Ali bin Abi Thalib menjelaskan bahwa ketaatan yang baik kepada suami adalah bernilai jihad bagi perempuan. Foto ilustrasi/ist
Perintah jihad tercantum dalam Al-Qur'an, bahkan disebut berkali-kali dalam ayat-ayat suratnya. Lantas bagaimana dengan kaum wanita? Benarkah dianjurkan pula untuk berjihad? Perihal jihadnya seorang perempuan dalam Islam, sahabat Rasulullah Shallallahu alaihi wa sallam, Ali bin Abi Thalib menjelaskan bahwa ketaatan yang baik kepada suami adalah bernilai jihad bagi perempuan.
Dalam kitab “Hikam Ali Ib Abi Thalib”, disebutkan bahwa "Sholat adalah upaya mendekatkan diri bagi setiap oaring yang bertakwa, haji adalah jihad bagi setiap orang yang lemah, segala sesuatu ada zakatnya, dan zakatnya tubuh adalah puasa, dan jihadnya seorang perempuan adalah ketaatan yang baik kepada suami".

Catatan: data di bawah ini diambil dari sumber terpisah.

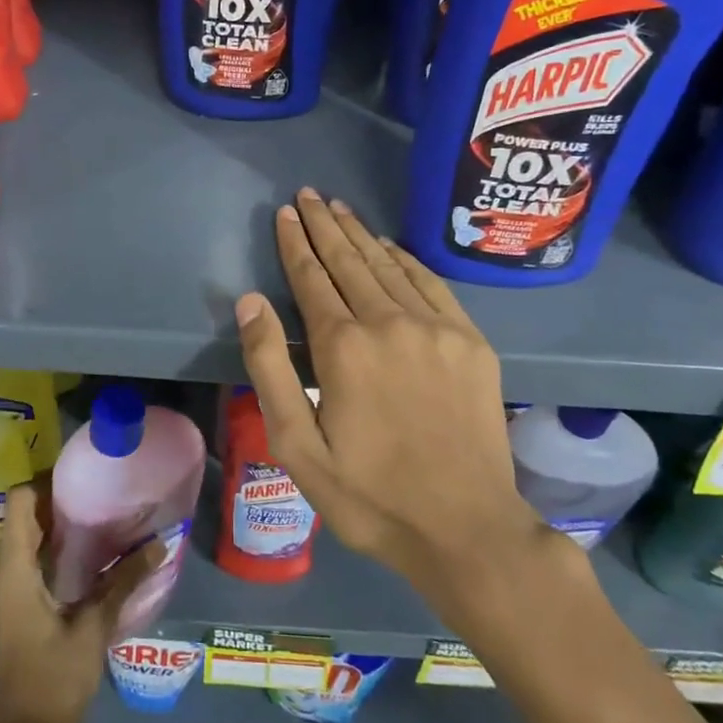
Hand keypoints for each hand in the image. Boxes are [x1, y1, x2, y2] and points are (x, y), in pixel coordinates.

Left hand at [0, 485, 158, 722]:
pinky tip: (80, 566)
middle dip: (56, 505)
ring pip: (20, 543)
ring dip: (52, 531)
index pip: (18, 502)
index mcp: (12, 571)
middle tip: (99, 499)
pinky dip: (45, 555)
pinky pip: (20, 566)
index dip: (46, 483)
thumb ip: (123, 582)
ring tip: (96, 526)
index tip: (81, 480)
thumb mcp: (93, 628)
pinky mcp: (3, 612)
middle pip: (21, 519)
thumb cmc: (54, 682)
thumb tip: (158, 545)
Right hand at [235, 189, 558, 626]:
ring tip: (340, 209)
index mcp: (344, 347)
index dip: (295, 243)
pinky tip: (392, 247)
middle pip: (351, 260)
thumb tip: (250, 302)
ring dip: (362, 235)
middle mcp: (390, 322)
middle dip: (325, 225)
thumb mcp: (297, 447)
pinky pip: (432, 284)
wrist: (466, 528)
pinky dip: (407, 260)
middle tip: (308, 194)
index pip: (312, 278)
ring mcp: (437, 328)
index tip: (284, 213)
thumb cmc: (369, 496)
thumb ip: (270, 368)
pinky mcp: (471, 342)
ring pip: (390, 265)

Tentang jihad wanita ini, sebuah hadis dari ‘Abdurrahman bin ‘Auf, ia berkata bahwa Rasulullah shallallahu ‘alaihi wa sallam bersabda:
“Jika seorang wanita selalu menjaga sholat lima waktu, juga berpuasa sebulan (di bulan Ramadhan), serta betul-betul menjaga kemaluannya (dari perbuatan zina) dan benar-benar taat pada suaminya, maka dikatakan pada wanita yang memiliki sifat mulia ini, “Masuklah dalam surga melalui pintu mana saja yang engkau suka.” (HR. Ahmad dan Ibnu Hibban. Syaikh Syu’aib Al Arnauth mengatakan bahwa hadis ini shahih)

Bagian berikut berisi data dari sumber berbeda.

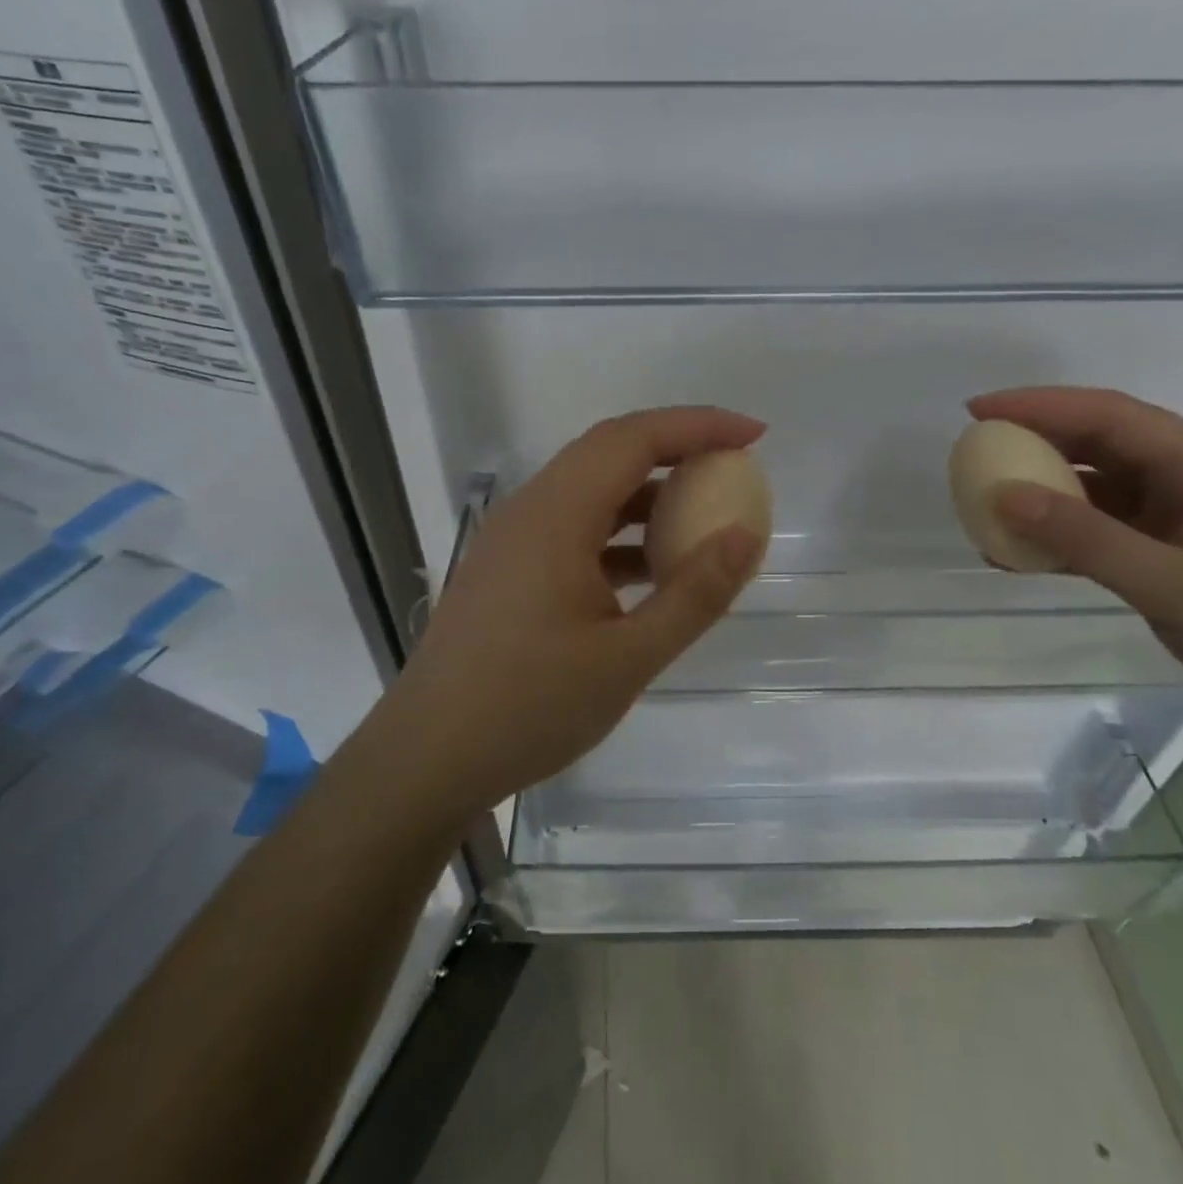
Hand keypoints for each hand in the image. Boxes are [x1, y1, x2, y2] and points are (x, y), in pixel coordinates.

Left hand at [388, 407, 766, 816]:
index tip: (753, 435)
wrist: (429, 758)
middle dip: (676, 448)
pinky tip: (650, 571)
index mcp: (555, 515)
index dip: (698, 425)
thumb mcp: (628, 658)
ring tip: (702, 518)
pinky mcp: (509, 569)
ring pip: (590, 490)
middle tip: (733, 467)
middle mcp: (529, 510)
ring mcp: (513, 539)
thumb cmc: (529, 708)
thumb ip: (693, 594)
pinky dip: (620, 533)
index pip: (633, 439)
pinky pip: (573, 527)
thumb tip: (747, 535)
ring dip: (647, 494)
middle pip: (609, 451)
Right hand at [969, 387, 1182, 753]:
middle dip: (1039, 446)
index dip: (1038, 406)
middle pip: (1108, 445)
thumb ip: (1085, 537)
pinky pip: (1119, 536)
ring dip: (1052, 498)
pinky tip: (1032, 557)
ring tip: (992, 511)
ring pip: (1110, 493)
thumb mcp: (1174, 586)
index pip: (1110, 415)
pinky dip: (1074, 540)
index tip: (976, 412)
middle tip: (977, 458)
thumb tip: (1003, 495)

Hadis tersebut menerangkan bahwa wanita yang taat dalam beragama dan juga taat kepada suami akan mendapatkan hak untuk masuk surga lewat pintu manapun yang ia mau. Pahala tersebut sebanding dengan pahala mujahid yang telah gugur di medan perang pada zamannya. Untuk itu, bagi setiap perempuan yang ingin berjihad atau ingin mendapatkan pahala yang sebanding dengan jihad, maka taatlah kepada suami.
Selain itu, di era masa kini, menurut para ulama, pintu jihad bagi para perempuan masih tetap terbuka. Apalagi di zaman yang dipenuhi kehidupan yang serba keras ini. Salah satunya, mereka menempati posisi strategis untuk menjadi benteng-benteng keluarga.Di saat para suami sibuk mencari kehidupan nafkah untuk keluarga, mereka mempunyai tanggung jawab mendidik mental dan akhlak anak-anaknya agar tidak turut terseret arus yang terus menyeretnya ke tubir kehancuran. Inilah bentuk tanggung jawab kaum ibu yang tidak ringan.

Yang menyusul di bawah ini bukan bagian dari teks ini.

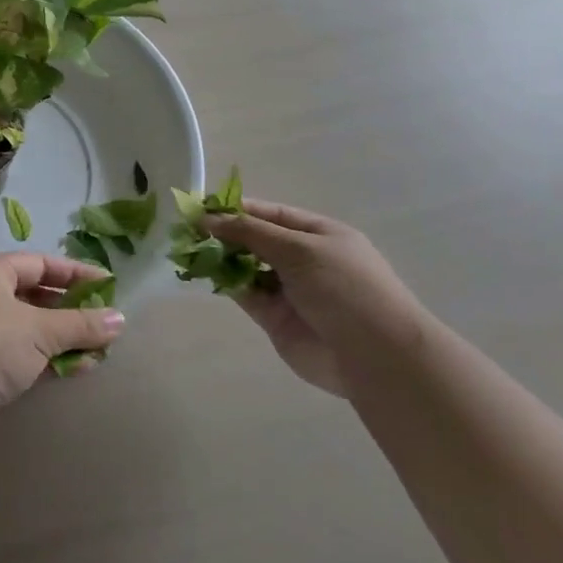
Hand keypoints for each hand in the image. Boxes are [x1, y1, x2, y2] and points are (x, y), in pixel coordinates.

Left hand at [0, 253, 124, 446]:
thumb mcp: (40, 329)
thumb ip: (81, 324)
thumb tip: (120, 319)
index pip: (40, 263)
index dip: (76, 273)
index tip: (109, 284)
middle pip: (35, 295)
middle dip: (72, 309)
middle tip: (106, 320)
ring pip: (30, 328)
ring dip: (63, 338)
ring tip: (100, 348)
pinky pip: (22, 355)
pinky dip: (48, 359)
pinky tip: (78, 368)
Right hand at [208, 201, 432, 396]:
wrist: (374, 355)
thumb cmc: (344, 287)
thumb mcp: (299, 248)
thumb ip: (251, 232)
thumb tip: (207, 217)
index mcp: (319, 235)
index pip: (272, 214)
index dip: (238, 209)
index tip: (203, 206)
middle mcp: (304, 260)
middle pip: (257, 240)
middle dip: (225, 233)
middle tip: (188, 230)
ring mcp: (289, 290)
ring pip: (247, 267)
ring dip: (221, 258)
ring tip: (189, 250)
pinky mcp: (276, 319)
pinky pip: (245, 294)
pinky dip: (226, 283)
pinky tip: (204, 273)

Bentuk tanggung jawab ini tidak jauh beratnya dengan para pasukan yang harus menghadapi musuh secara langsung di medan peperangan. Bila kehadiran pasukan musuh dan hiruk pikuk gelombang kedatangannya mampu menggelorakan jiwa untuk melawan–pada kondisi seperti itu kita bisa menumbuhkan semangat perlawanan sebesar-besarnya. Akan tetapi musuh-musuh sekarang sudah dibungkus dan masuk dalam kemasan-kemasan menarik. Mereka masuk ke dalam sela-sela kehidupan rumah tangga dengan senjata yang menawan.
Televisi, video, media sosial tidak bisa disangkal mempunyai nilai-nilai manfaat didalamnya. Akan tetapi tingkat kemudharatannya jauh lebih besar dan berbahaya, jika kita bisa menggunakan secara tepat..
Ibu-ibu yang baik adalah mereka yang menyadari bahwa bentuk-bentuk tontotan seperti itu, kini bukan semata sebagai hiburan, akan tetapi sudah menjelma menjadi musuh. Mereka secara pelan telah menggerogoti pikiran dan hati putra-putri kita, agar mereka menjadi liar dan hidup di luar kendali agama.
Karena itu, dari rumahlah, kita kendalikan musuh agar kesewenang-wenangannya tidak terus merajalela. Dengan segala kesederhanaan kita ciptakan lingkungan yang Islami di lingkungan rumah masing masing dengan mengawal pemikiran anak-anak, mengawal mainan dan tontonan dan mengajarkan anak-anak pendidikan dan akhlak mulia, membudayakan membaca Al-Qur’an di lingkungan keluarga termasuk sholat berjamaah.